“Tarihi roman okumak hevesim hiç bitmedi. Elinizdeki “100.000” belgesel tadında tam bir tarih romanı. Abartı yok, masal ve mitolojik tasvir yok.” (Adem Alan)
“Özellikle ‘Ölüöne’ romanında gördüğümüz bölgeye dâir coğrafya bilgisini bu romanda çok iyi görüyoruz. Hattâ diyebilirim ki, şimdiye kadar okuduğum romanlar içerisinde bozkır ve Ötüken bölgesine dâir en başarılı anlatımlar, bu eserde yer alıyor.
Tümen Yabgu’nun Bumın Kağan oluşunu, mücâdelesini, savaşlarını, kağan seçiminin nasıl yapıldığını ve bütün coğrafyayı, kısaca bozkır yaşamının nasıl olduğunu anlamak isteyenlerin mutlâka okuması gereken bir roman.
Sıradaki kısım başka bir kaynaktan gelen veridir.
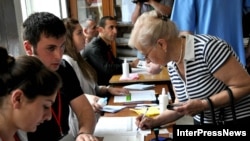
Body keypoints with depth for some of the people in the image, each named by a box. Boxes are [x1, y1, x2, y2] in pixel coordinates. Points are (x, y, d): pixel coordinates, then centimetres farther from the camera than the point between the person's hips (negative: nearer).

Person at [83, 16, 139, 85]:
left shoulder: (105, 45, 10)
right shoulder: (94, 48, -19)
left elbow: (113, 61, 21)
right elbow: (107, 69, -27)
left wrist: (131, 63, 4)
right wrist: (130, 65, -21)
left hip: (107, 82, 9)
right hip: (97, 85, -9)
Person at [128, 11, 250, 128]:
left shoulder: (207, 47, -23)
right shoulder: (172, 64, -1)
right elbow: (182, 103, 8)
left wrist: (203, 105, -25)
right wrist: (155, 121, -3)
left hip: (238, 121, -5)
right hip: (203, 122, 5)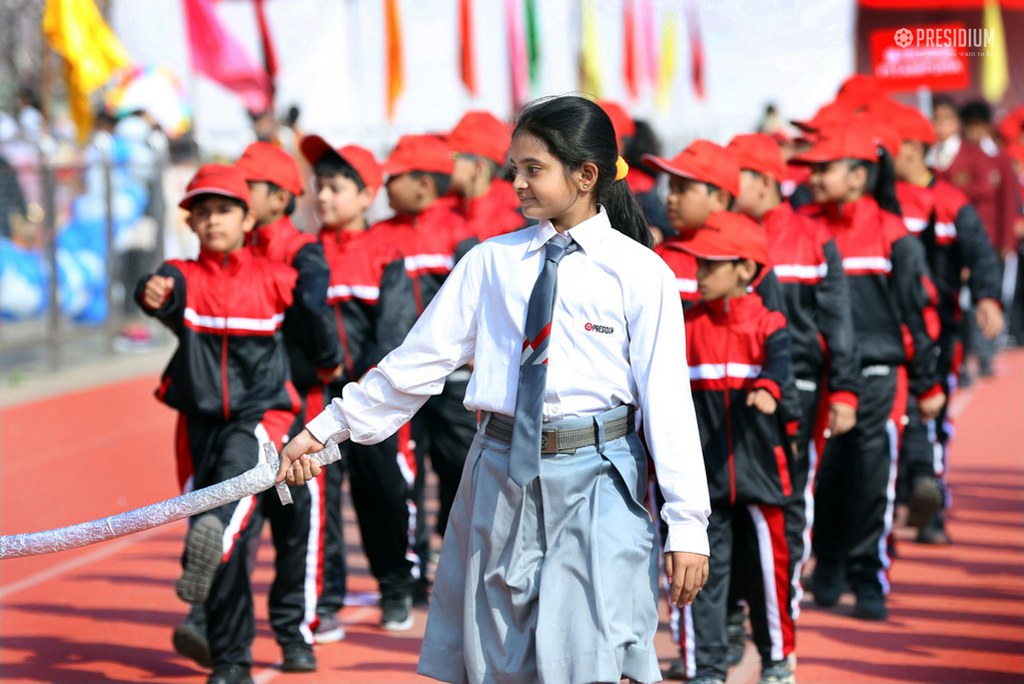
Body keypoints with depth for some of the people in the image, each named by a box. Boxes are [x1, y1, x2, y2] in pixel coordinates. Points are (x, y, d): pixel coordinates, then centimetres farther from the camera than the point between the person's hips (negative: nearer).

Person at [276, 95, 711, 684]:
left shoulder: (641, 274, -2)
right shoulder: (492, 261, 6)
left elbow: (668, 397, -4)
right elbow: (420, 358, 10)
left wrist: (688, 523, -7)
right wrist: (326, 430, 9)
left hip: (596, 481, -3)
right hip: (502, 477, 3)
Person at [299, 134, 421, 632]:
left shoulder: (386, 259, 3)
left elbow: (396, 329, -4)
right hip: (318, 395, 1)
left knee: (385, 493, 6)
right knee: (319, 495, -3)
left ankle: (395, 593, 24)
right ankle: (325, 603, 3)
Okuyunuz, efendim. (Kutlu Altay Kocaova)
“Kitabı okurken bazen bozkırda at koşturan âşık bir Kunçuy, bazen devleti için endişelenen bir Kağan, bazen de beyi için büyük fedakârlıklar yapan bir alp oldum. Her karakteri yaşadım, korktum, sevindim, üzüldüm. Ancak beni en çok etkileyen bölüm udağanın Tümen Yabgu’nun yanına gelerek yükünce başladığı bölüm oldu. O sırada Tümen Yabgu’nun hemen yanında oturmuş yüküncü izliyordum.” (Hüsna Erkuş)
“Ne yalan söyleyeyim, Kunçuy ile Kökköl yola çıkana kadarki kısımların sıkıcı geçtiği ve sonrasının da böyle devam edeceğini düşünmüştüm. Ta ki bir börü ile karşılaştıkları anda fikrim değişti. Sonrasında ise öykü kendiliğinden aktı gitti.
Bu kitapta dil, tarih ve edebiyat bir arada. Okuyanların okumayanlara okutturmasını dilerim.